May Staff Picks

April showers bring May flowers, and Boston’s May events calendar is flourishing. The selections for this month represent the myriad ways in which we can tell, or re-imagine, stories, plus music like you’ve never heard before.

Gabriel: Stoneham Theatre
Now – May 14| BosTix Deal Available
A complex play, equal parts witty and chilling, that challenges our assumptions of right and wrong, and what we are willing to give up during times of crisis. During WWII, the Germans occupied Guernsey Island (Little known fact: Winston Churchill approved of this so that Germany would not go further west), attempting to make it a fortress. When a mysterious man washes up on shore with no memory of who he is – he speaks both English and German flawlessly – 10-year-old Estelle and her family must decide whether to shelter this lost stranger or turn him over to the Nazis.

The National Center for Jewish Film’s 20th Anniversary Film Festival: Museum of Fine Arts
Now – May 21
The National Center for Jewish Film’s annual festival is a vibrant program of new independent films and restored classics from around the world, documenting the diversity of Jewish life and experience. This year’s festival headliner is Avi Nesher’s film Past Life, “which tracks the daring late 1970s odyssey of two sisters – an introverted classical musician and a rambunctious scandal sheet journalist – as they unravel a shocking wartime mystery that has cast a dark shadow on their lives.” Many of the screenings will be accompanied by conversations with the directors.

Latinas, Music by Latin American Women Composers & Arrangers: La Donna Musicale – RUMBARROCO
May 6
La Donna Musicale – RUMBARROCO ‘s mission is “to unite diverse communities by highlighting the fusion and confluence of the cultures of Europe, Africa, and the Americas through musical performances and educational outreach.” Their new concert, Latinas, features music composed or arranged by Latin American women from the 16th century to the present. Meaning, you probably didn’t learn about them in music class. The music – Early and contemporary, classical, folk, popular, and fusion – will be performed on historical and folkloric instruments.

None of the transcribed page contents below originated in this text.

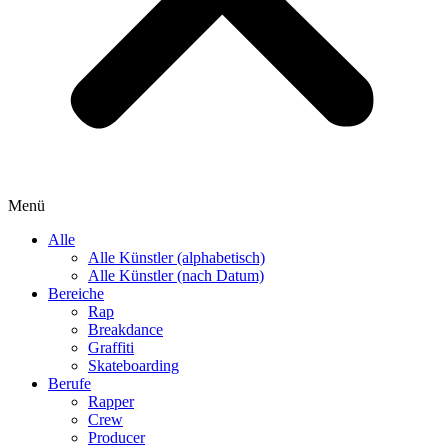
Menü
Alle
Alle Künstler (alphabetisch)
Alle Künstler (nach Datum)
Bereiche
Rap
Breakdance
Graffiti
Skateboarding
Berufe
Rapper
Crew
Producer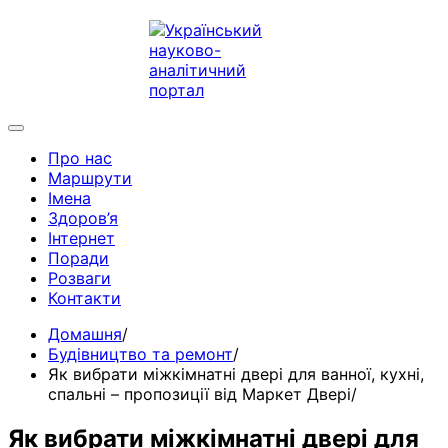
Про нас
Маршрути
Імена
Здоров’я
Інтернет
Поради
Розваги
Контакти
Домашня
Будівництво та ремонт
Як вибрати міжкімнатні двері для ванної, кухні,
спальні – пропозиції від Маркет Двері
Як вибрати міжкімнатні двері для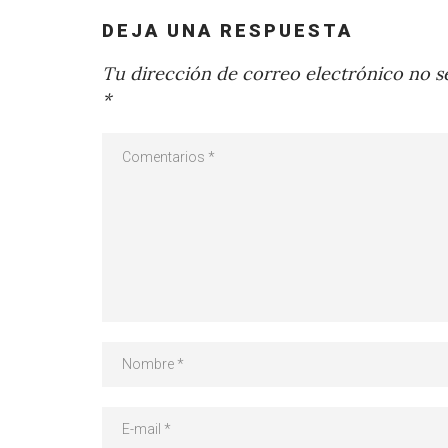
DEJA UNA RESPUESTA
Tu dirección de correo electrónico no se
*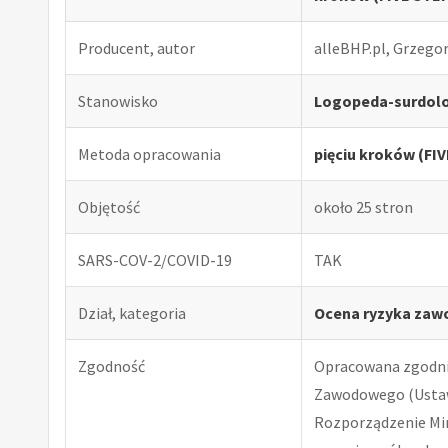
Producent, autor
alleBHP.pl, Grzego
Stanowisko
Logopeda-surdol
Metoda opracowania
pięciu kroków (FI
Objętość
około 25 stron
SARS-COV-2/COVID-19
TAK
Dział, kategoria
Ocena ryzyka zaw
Zgodność
Opracowana zgodnie
Zawodowego (Ustawa
Rozporządzenie Minis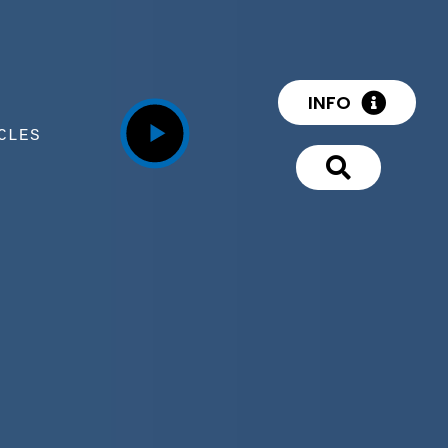
INFO
CLES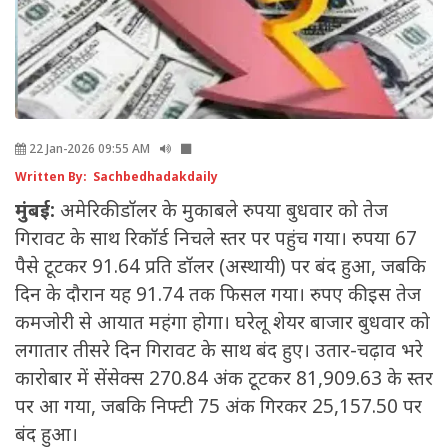
22 Jan-2026 09:55 AM
Written By: Sachbedhadakdaily
मुंबई:
अमेरिकी डॉलर के मुकाबले रुपया बुधवार को तेज
गिरावट के साथ रिकॉर्ड निचले स्तर पर पहुंच गया। रुपया 67
पैसे टूटकर 91.64 प्रति डॉलर (अस्थायी) पर बंद हुआ, जबकि
दिन के दौरान यह 91.74 तक फिसल गया। रुपए की इस तेज
कमजोरी से आयात महंगा होगा। घरेलू शेयर बाजार बुधवार को
लगातार तीसरे दिन गिरावट के साथ बंद हुए। उतार-चढ़ाव भरे
कारोबार में सेंसेक्स 270.84 अंक टूटकर 81,909.63 के स्तर
पर आ गया, जबकि निफ्टी 75 अंक गिरकर 25,157.50 पर
बंद हुआ।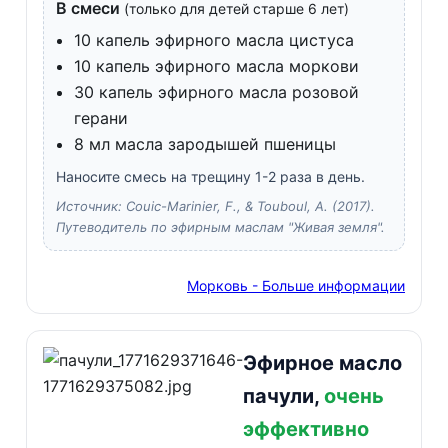
В смеси
(только для детей старше 6 лет)
10 капель эфирного масла цистуса
10 капель эфирного масла моркови
30 капель эфирного масла розовой
герани
8 мл масла зародышей пшеницы
Наносите смесь на трещину 1-2 раза в день.
Источник: Couic-Marinier, F., & Touboul, A. (2017).
Путеводитель по эфирным маслам "Живая земля".
Морковь - Больше информации
Эфирное масло
пачули,
очень
эффективно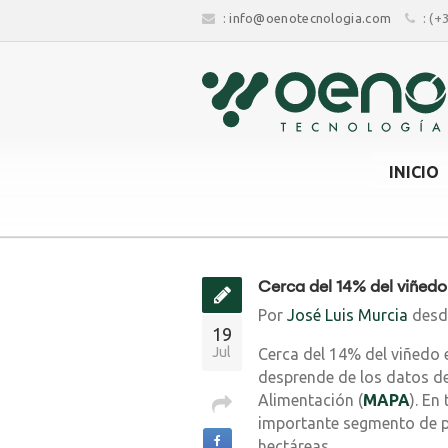
:
info@oenotecnologia.com
: (+
INICIO
Cerca del 14% del viñedo
Por
José Luis Murcia
des
19
Jul
Cerca del 14% del viñedo 
desprende de los datos de 
Alimentación (
MAPA
). En
importante segmento de pr
hectáreas.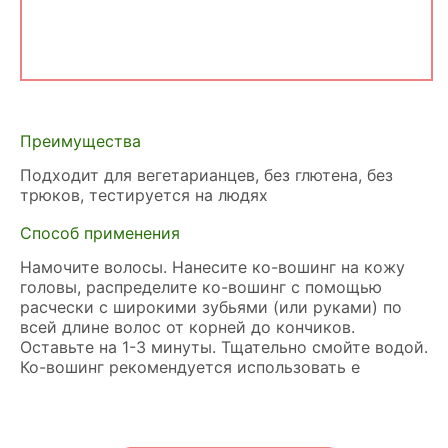
Преимущества
Подходит для вегетарианцев, без глютена, без
трюков, тестируется на людях
Способ применения
Намочите волосы. Нанесите ко-вошинг на кожу
головы, распределите ко-вошинг с помощью
расчески с широкими зубьями (или руками) по
всей длине волос от корней до кончиков.
Оставьте на 1-3 минуты. Тщательно смойте водой.
Ко-вошинг рекомендуется использовать е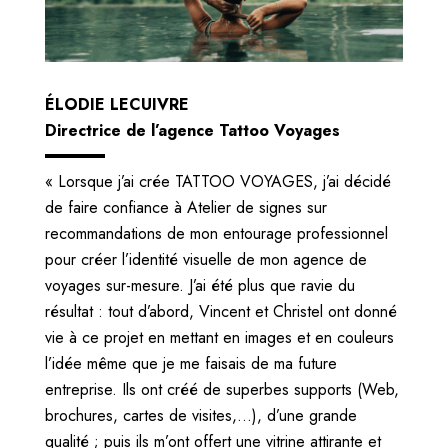
ÉLODIE LECUIVRE
Directrice de l’agence Tattoo Voyages
« Lorsque j’ai crée TATTOO VOYAGES, j’ai décidé
de faire confiance à Atelier de signes sur
recommandations de mon entourage professionnel
pour créer l’identité visuelle de mon agence de
voyages sur-mesure. J’ai été plus que ravie du
résultat : tout d’abord, Vincent et Christel ont donné
vie à ce projet en mettant en images et en couleurs
l’idée même que je me faisais de ma future
entreprise. Ils ont créé de superbes supports (Web,
brochures, cartes de visites,…), d’une grande
qualité ; puis ils m’ont offert une vitrine attirante et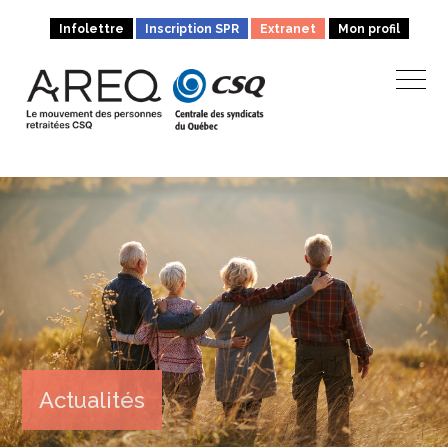
Infolettre
Inscription SPR
Extranet
Mon profil
Actualités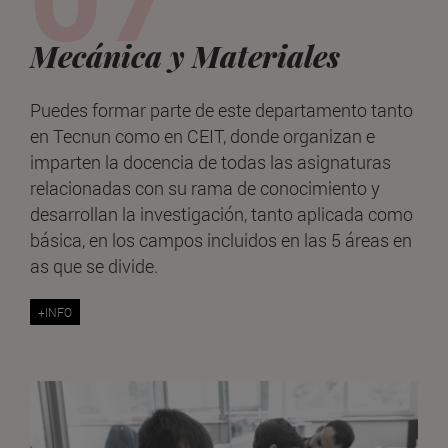
Mecánica y Materiales
Puedes formar parte de este departamento tanto
en Tecnun como en CEIT, donde organizan e
imparten la docencia de todas las asignaturas
relacionadas con su rama de conocimiento y
desarrollan la investigación, tanto aplicada como
básica, en los campos incluidos en las 5 áreas en
as que se divide.
+INFO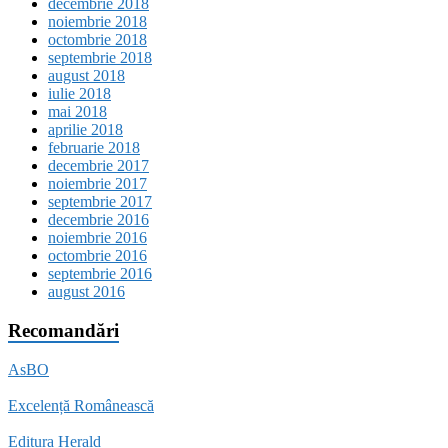
decembrie 2018
noiembrie 2018
octombrie 2018
septembrie 2018
august 2018
iulie 2018
mai 2018
aprilie 2018
februarie 2018
decembrie 2017
noiembrie 2017
septembrie 2017
decembrie 2016
noiembrie 2016
octombrie 2016
septembrie 2016
august 2016
Recomandări
AsBO
Excelență Românească
Editura Herald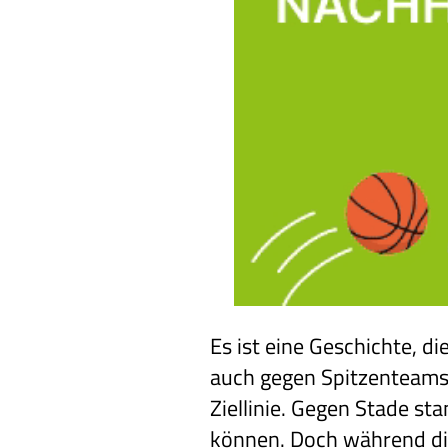
Es ist eine Geschichte, d
auch gegen Spitzenteams ü
Ziellinie. Gegen Stade sta
können. Doch während die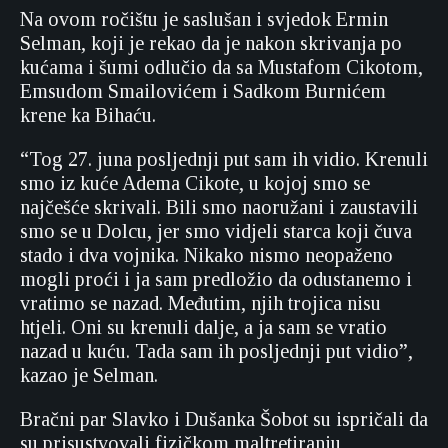
Na ovom ročištu je saslušan i svjedok Ermin
Selman, koji je rekao da je nakon skrivanja po
kućama i šumi odlučio da sa Mustafom Cikotom,
Emsudom Smailovićem i Sadkom Burnićem
krene ka Bihaću.
“Tog 27. juna posljednji put sam ih vidio. Krenuli
smo iz kuće Adema Cikote, u kojoj smo se
najčešće skrivali. Bili smo naoružani i zaustavili
smo se u Dolcu, jer smo vidjeli starca koji čuva
stado i dva vojnika. Nikako nismo neopaženo
mogli proći i ja sam predložio da odustanemo i
vratimo se nazad. Međutim, njih trojica nisu
htjeli. Oni su krenuli dalje, a ja sam se vratio
nazad u kuću. Tada sam ih posljednji put vidio”,
kazao je Selman.
Bračni par Slavko i Dušanka Šobot su ispričali da
su prisustvovali fizičkom maltretiranju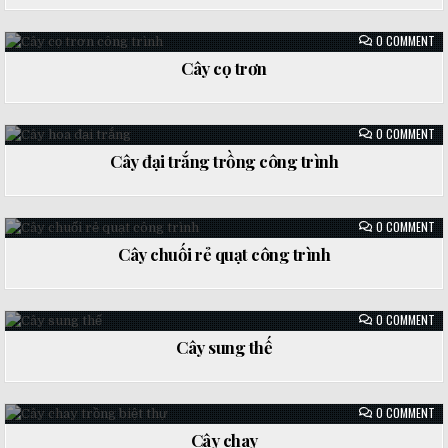
CH
in
HỒ
ON
0 COMMENT
CÂ
CỌ
Cây cọ trơn
TR
Posted
in
ON
0 COMMENT
CÂ
ĐẠ
Cây đại trắng trồng công trình
TR
Posted
TR
CÔ
in
TR
ON
0 COMMENT
CÂ
CH
Cây chuối rẻ quạt công trình
RẺ
Posted
QU
CÔ
in
TR
ON
0 COMMENT
CÂ
SU
Cây sung thế
TH
Posted
in
ON
0 COMMENT
CÂ
CH
Cây chay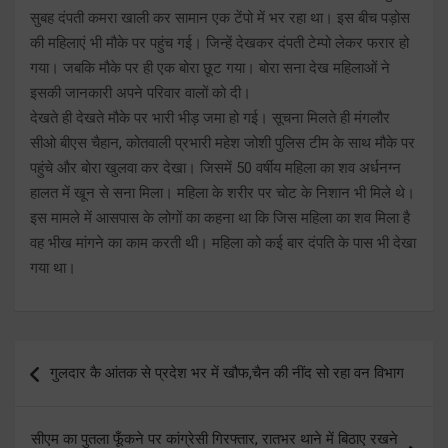
सुबह दंपती कमरा खाली कर सामान एक टेंपो में भर रहा था। इस बीच पड़ोस
की महिलाएं भी मौके पर पहुंच गई। जिन्हें देखकर दंपती टेम्पो लेकर फरार हो
गया। जबकि मौके पर ही एक बोरा छूट गया। बोरा सना देख महिलाओं ने
इसकी जानकारी अपने परिवार वालों को दी।
देखते ही देखते मौके पर भारी भीड़ जमा हो गई। सूचना मिलते ही मंगलौर
सीओ बीएस चैहान, कोतवाली प्रभारी महेश जोशी पुलिस टीम के साथ मौके पर
पहुंचे और बोरा खुलवा कर देखा। जिसमें 50 वर्षीय महिला का शव अर्धनग्न
हालत में खून से सना मिला। महिला के शरीर पर चोट के निशान भी मिले थे।
इस मामले में आसपास के लोगों का कहना था कि जिस महिला का शव मिला है
वह भीख मांगने का काम करती थी। महिला को कई बार दंपति के पास भी देखा
गया था।
Post
गुलदार कै आंतक से प्रदेश भर में खौफ,चैन की नींद सो रहा वन विभाग
navigation
सीएम का पुतला फूँकने पर कांग्रेसी गिरफ्तार, रातभर थाने में बिठाए रखने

Desire: Zeitgeist Stage Company
Now – May 20| BosTix Deal Available
Adapted from Tennessee Williams’ short stories, these six short plays were written by some of the most important contemporary playwrights: Elizabeth Egloff, Marcus Gardley, Rebecca Gilman, David Grimm, John Guare, and Beth Henley. As the name suggests, these plays explore love and innocence, isolation and loss, and are a vital reminder that great stories can have the power to change our lives.

A Midsummer Night’s Dream: Actors’ Shakespeare Project
May 10 – June 4| BosTix Deal Available
There’s a reason that Shakespeare’s hilarious and hallucinatory A Midsummer Night’s Dream is also his most popular play. Since “the course of true love never did run smooth,” we follow Hermia and Lysander, Helena and Demetrius, into the forest, where they meet with the meddling of fairies.  Set in a hideaway location that simultaneously evokes Shakespeare’s Globe Theatre and the “White Box” of Peter Brook’s 1970 production, this is a rave that celebrates the sublime and the ridiculous. Boasting the sweetest and most vicious love scenes, and music that both stimulates and soothes the savage beast, this is the party to crash!

Arrabal: American Repertory Theater
May 12 – June 18| BosTix Deal Available
Heat things up and head into the summer with Arrabal, a new tango-infused dance-theatre piece. This piece by Sergio Trujillo (choreography: Invisible Thread, Memphis, Jersey Boys, On Your Feet!, Next To Normal) with music by Academy Award winner Gustavo Santaolalla (Brokeback Mountain, Babel, The Motorcycle Diaries) and book by Tony Award nominee John Weidman (Contact, Assassins), follows a woman as she attempts to understand the violence that erupted in Argentina, and took her father away.

The 11th Annual Boston Handbell Festival: South Church in Boston
May 16 | Free
The Boston Handbell Festival brings together local community handbell ensembles–the Back Bay Ringers, Merrimack Valley Ringers, New England Ringers, and Old South Ringers–and an invited guest choir, for an evening of massed and solo ringing in Old South’s beautiful sanctuary. The concert is free and open to the public. Many audience members at the BHF are seeing handbells for the first time!